You invest 100 dollars with continuously compounding interest. The interest rate is compounded annually with interest rate $R$ that has a pdf of $f(r)= 1.5r - 0.75r^2$ 0<=r<=2. Lets say the money is kept for $T$ years where $T$ is random variable, exponentially distributed with parameter $\lambda$. As a function of $\lambda$, what is the expected value of the account after $T$ years
I know that I need to find $E[100(1+R)^T]$ but not sure how to come up with the joint pdf of $R$ and $T$.

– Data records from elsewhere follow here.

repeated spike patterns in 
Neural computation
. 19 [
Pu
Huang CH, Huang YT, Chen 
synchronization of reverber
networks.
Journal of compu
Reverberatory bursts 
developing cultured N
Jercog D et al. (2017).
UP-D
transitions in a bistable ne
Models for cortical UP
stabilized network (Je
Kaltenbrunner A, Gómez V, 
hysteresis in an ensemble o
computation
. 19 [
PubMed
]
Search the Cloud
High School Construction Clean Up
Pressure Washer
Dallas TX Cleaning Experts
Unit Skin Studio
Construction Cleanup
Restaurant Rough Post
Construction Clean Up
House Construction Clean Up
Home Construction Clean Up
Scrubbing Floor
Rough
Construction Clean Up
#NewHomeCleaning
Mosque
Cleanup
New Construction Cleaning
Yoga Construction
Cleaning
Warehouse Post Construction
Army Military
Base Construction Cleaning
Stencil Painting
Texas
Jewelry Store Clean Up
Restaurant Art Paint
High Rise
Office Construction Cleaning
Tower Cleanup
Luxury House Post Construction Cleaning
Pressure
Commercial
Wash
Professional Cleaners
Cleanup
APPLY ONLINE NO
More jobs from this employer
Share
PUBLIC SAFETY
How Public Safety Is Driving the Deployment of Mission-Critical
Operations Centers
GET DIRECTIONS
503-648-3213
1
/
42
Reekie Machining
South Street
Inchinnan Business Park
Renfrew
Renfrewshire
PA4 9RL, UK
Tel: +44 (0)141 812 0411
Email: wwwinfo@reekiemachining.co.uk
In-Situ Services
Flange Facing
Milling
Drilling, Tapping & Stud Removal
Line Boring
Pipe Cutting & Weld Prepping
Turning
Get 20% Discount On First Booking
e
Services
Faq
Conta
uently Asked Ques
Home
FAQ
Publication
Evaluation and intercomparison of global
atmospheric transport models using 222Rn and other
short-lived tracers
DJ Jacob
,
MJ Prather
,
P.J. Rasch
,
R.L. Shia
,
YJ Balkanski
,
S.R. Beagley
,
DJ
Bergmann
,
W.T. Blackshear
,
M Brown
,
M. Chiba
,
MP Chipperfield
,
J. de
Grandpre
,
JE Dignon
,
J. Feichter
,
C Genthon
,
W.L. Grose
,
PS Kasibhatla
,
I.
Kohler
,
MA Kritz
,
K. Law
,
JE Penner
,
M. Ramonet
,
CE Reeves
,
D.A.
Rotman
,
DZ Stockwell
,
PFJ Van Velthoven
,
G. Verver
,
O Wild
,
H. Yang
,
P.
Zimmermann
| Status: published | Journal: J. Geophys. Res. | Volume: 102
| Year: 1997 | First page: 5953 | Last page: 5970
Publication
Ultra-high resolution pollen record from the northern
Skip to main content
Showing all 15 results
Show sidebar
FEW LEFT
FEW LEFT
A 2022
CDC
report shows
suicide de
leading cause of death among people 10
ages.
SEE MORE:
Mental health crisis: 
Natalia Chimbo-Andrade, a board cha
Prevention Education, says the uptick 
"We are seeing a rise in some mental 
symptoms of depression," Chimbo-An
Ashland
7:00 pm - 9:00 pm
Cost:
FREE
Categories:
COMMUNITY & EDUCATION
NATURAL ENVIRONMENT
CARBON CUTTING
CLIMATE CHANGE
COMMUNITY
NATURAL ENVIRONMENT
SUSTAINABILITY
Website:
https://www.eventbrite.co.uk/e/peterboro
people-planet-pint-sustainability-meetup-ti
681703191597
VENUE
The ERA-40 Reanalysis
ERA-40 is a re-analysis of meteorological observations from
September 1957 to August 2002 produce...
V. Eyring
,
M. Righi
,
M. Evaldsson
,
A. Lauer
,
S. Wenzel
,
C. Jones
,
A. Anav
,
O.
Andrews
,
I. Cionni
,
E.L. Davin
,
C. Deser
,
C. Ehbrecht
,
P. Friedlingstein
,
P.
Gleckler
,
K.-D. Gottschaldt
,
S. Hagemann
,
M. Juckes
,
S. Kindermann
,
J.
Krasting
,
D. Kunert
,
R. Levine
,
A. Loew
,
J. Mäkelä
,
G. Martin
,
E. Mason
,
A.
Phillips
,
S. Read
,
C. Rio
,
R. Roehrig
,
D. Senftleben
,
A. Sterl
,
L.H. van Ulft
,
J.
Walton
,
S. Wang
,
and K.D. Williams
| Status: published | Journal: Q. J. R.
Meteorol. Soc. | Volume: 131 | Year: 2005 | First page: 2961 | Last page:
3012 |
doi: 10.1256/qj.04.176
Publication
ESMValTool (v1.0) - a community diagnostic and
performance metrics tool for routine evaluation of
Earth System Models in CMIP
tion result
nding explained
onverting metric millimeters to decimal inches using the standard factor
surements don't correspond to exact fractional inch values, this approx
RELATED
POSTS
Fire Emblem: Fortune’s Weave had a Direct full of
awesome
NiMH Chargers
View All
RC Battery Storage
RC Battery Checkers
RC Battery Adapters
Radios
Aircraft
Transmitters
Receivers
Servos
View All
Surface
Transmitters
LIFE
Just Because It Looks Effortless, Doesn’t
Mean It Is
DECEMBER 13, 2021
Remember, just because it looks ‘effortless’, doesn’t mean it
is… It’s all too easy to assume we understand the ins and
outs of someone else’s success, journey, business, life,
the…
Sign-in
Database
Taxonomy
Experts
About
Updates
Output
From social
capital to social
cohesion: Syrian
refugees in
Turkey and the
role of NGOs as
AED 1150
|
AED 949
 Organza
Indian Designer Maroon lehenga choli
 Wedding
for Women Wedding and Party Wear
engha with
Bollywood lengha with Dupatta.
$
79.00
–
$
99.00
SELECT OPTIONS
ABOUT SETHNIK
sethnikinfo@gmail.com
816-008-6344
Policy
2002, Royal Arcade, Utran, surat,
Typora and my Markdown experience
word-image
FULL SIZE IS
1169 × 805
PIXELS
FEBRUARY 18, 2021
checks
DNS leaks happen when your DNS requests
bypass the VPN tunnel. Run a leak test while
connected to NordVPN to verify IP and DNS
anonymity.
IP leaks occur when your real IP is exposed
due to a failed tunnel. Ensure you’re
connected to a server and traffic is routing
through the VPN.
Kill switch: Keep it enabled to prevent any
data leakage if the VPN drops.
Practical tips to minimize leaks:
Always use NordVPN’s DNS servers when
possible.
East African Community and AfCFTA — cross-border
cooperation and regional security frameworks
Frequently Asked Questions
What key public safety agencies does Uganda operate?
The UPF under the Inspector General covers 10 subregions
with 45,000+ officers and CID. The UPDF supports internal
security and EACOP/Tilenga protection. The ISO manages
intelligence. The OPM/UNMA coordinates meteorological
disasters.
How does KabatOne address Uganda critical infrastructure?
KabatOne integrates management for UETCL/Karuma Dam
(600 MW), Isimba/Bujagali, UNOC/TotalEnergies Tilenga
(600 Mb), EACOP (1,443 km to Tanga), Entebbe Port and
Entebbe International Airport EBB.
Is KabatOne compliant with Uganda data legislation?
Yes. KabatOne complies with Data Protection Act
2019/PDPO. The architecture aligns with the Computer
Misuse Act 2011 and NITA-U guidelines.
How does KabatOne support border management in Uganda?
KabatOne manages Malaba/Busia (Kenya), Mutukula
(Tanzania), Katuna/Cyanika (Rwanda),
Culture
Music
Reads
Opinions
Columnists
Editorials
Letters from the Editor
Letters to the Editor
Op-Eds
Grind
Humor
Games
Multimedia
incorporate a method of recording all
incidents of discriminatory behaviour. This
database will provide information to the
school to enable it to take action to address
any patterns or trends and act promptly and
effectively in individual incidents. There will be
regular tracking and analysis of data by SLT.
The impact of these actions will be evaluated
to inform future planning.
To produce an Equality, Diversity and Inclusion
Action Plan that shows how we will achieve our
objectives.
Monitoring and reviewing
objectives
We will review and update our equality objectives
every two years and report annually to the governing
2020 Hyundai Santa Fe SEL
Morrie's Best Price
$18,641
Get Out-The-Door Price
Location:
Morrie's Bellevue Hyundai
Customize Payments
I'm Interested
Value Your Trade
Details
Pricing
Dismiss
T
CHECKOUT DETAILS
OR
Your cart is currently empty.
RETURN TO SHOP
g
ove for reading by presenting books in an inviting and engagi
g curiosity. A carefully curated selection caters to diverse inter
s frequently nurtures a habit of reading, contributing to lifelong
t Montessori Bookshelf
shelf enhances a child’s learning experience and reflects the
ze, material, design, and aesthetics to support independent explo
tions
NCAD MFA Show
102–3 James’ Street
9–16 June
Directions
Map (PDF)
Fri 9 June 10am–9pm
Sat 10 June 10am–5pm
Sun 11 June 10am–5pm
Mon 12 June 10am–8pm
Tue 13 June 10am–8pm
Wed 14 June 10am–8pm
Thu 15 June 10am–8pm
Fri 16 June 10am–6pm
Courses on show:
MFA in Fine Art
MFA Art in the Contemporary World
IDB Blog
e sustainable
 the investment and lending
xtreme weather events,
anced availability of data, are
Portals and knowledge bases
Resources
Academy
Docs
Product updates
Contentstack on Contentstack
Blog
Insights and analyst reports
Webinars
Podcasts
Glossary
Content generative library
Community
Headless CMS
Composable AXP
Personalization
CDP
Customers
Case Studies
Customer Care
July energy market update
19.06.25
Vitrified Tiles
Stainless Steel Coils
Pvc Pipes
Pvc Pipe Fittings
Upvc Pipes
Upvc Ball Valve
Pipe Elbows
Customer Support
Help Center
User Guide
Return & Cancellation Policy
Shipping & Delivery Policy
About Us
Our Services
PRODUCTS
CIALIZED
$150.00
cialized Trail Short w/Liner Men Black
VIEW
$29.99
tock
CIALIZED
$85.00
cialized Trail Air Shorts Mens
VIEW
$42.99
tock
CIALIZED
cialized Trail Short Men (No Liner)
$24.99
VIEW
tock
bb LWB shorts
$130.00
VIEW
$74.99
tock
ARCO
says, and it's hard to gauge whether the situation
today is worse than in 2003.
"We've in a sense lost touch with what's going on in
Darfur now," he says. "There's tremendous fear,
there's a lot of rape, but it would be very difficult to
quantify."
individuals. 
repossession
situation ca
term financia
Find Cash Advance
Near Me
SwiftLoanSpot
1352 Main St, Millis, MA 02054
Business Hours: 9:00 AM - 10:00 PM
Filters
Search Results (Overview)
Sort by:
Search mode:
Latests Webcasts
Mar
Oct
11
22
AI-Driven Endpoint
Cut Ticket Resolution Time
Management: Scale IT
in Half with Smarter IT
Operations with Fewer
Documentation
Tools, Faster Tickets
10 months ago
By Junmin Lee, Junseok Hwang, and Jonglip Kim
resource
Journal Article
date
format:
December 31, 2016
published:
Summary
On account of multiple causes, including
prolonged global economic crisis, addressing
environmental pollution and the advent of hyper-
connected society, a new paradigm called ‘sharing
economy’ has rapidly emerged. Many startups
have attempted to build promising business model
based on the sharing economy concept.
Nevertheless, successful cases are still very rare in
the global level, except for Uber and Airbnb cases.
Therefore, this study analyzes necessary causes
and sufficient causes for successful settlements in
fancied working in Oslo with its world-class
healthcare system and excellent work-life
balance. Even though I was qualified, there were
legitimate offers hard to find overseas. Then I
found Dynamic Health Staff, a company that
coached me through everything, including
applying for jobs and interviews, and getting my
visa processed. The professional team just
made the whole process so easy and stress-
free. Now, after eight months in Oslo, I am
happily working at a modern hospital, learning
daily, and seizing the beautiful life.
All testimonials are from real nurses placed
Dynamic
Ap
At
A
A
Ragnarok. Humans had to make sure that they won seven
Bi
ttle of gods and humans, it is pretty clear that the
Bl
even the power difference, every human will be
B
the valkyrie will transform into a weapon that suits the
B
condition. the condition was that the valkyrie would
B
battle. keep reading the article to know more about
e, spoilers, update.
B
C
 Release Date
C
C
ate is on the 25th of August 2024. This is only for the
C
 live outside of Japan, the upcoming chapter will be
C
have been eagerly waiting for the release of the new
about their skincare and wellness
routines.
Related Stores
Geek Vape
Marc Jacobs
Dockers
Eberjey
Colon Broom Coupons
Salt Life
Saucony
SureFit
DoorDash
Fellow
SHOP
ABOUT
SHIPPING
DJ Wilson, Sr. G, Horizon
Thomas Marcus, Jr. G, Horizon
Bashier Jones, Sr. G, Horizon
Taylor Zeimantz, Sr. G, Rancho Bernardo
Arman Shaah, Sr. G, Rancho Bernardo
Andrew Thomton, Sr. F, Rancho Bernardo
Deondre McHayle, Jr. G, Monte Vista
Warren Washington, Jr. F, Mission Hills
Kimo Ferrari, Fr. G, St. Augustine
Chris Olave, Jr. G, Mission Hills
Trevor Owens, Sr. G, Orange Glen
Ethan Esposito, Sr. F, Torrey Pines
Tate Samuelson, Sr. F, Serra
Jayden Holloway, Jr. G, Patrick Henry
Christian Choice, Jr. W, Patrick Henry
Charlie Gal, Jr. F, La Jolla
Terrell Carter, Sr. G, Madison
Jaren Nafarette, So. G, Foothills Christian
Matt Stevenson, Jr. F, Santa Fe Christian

You should be computing $\mathbb{E}[e^{RT}]$ if you are interested in continuously compounded interest. If $R$ and $T$ are independent and $\lambda>2$ then this quantity is \begin{multline*} \int_{0}^{2}\int_{0}^{\infty}f_{R}(r)f_{T}(t)e^{rt}drdt=\int_{0}^{2}f_{R}(r)\int_{0}^{\infty}\lambda e^{(r-\lambda)t}dtdr\\ \int_{0}^{2}\left(1.5r-0.75r^{2}\right)\frac{\lambda}{\lambda-r}dr=\frac{3\lambda}{4}\left(2\left(\lambda-1\right)+\left(\lambda-2\right)\lambda\log\left(\frac{\lambda-2}{\lambda}\right)\right) \end{multline*}
The condition $\lambda > 2$ is needed to ensure integrability. You can check that as $\lambda \downarrow 2$, you become an "infillionaire".